I would like to add a restriction which states that individuals of class A have exactly 1 data type property value. I have been trying i.e. inserting hasXValue exactly 1
on equivalent classes Protege tab. Also, I have tried also combining min
and max
restrictions. However, as stated by other people´s posts, it is consistent to have 0 or 1 declaration of value but not 2. I have understood some explanations about the world assumption in OWL but then I would like to know which kind of axiom it could be used for doing this restriction.

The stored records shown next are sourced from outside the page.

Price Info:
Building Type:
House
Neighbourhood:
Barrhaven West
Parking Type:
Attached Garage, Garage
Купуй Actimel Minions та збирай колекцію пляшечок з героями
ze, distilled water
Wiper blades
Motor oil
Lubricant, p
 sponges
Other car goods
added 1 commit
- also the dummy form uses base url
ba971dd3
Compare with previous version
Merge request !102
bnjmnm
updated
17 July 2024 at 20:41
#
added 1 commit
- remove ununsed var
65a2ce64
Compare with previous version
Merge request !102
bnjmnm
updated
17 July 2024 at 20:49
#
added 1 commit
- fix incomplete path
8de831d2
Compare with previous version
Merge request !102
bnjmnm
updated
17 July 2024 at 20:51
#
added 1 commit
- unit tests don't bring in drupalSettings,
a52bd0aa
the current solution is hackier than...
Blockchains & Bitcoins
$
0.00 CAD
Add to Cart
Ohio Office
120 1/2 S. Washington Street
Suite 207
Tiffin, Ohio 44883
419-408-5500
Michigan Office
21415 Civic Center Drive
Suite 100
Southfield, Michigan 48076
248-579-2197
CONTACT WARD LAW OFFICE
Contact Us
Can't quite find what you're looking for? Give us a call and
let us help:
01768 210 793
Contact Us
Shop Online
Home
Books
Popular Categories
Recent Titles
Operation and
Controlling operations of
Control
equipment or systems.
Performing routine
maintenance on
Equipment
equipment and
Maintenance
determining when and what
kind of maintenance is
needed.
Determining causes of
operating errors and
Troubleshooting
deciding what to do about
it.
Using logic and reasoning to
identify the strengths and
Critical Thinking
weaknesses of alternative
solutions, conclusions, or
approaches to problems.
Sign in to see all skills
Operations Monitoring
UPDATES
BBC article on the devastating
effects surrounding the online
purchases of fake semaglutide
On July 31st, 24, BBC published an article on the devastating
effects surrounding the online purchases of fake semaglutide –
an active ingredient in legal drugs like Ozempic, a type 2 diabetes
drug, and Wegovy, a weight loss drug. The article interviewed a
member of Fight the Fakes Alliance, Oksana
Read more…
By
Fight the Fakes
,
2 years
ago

In fact, the easiest solution that worked for me is by querying within a SPARQL ASK query, looking the no existence of an instance that pertains to certain class and does not have a data type property value (I have use FILTER NON EXISTS). In this way, I can have a true/false value stating that there is or not any individual with no data type property value declaration. However, I would like the reasoner to say that the model is inconsistent in this case.
My objective is that if I have to declare a lot of instances of a class that must have i.e. an ID, not miss any declaration. Moreover, I would like not having to execute a query for checking it. Thus, I though that cardinality restrictions were the correct choice.
Any help on this? Thanks in advance!
Upvotes: 1
Views: 511
Reputation: 4886
If I'm not mistaken, you are trying to use OWL for validation, which requires a closed world interpretation of the semantics to get the kind of inconsistency errors you'd like to see. As you've noticed, out of the box, you're not going to get that behavior because that's not what OWL was designed for.
There was a workshop on this exact topic, and now there is a W3C working group to explore how to do validation in a standardized way.
Stardog's implementation of integrity constraints uses OWL (Manchester) syntax, amongst others, for authoring constraints, which you could create in Protege, but Stardog itself doesn't have a Protege plugin. As an aside, it translates constraints into SPARQL queries which use FILTER NOT EXISTS much in the same manner as you did by hand, except that it does so automatically.
Other inputs to the working group are SPIN and SHEX. SHEX is not worth looking at, but SPIN could be another decent option for you. It won't, as far as I know, work with Protege, but it is integrated with an IDE (TopBraid) and has a SPARQL based syntax.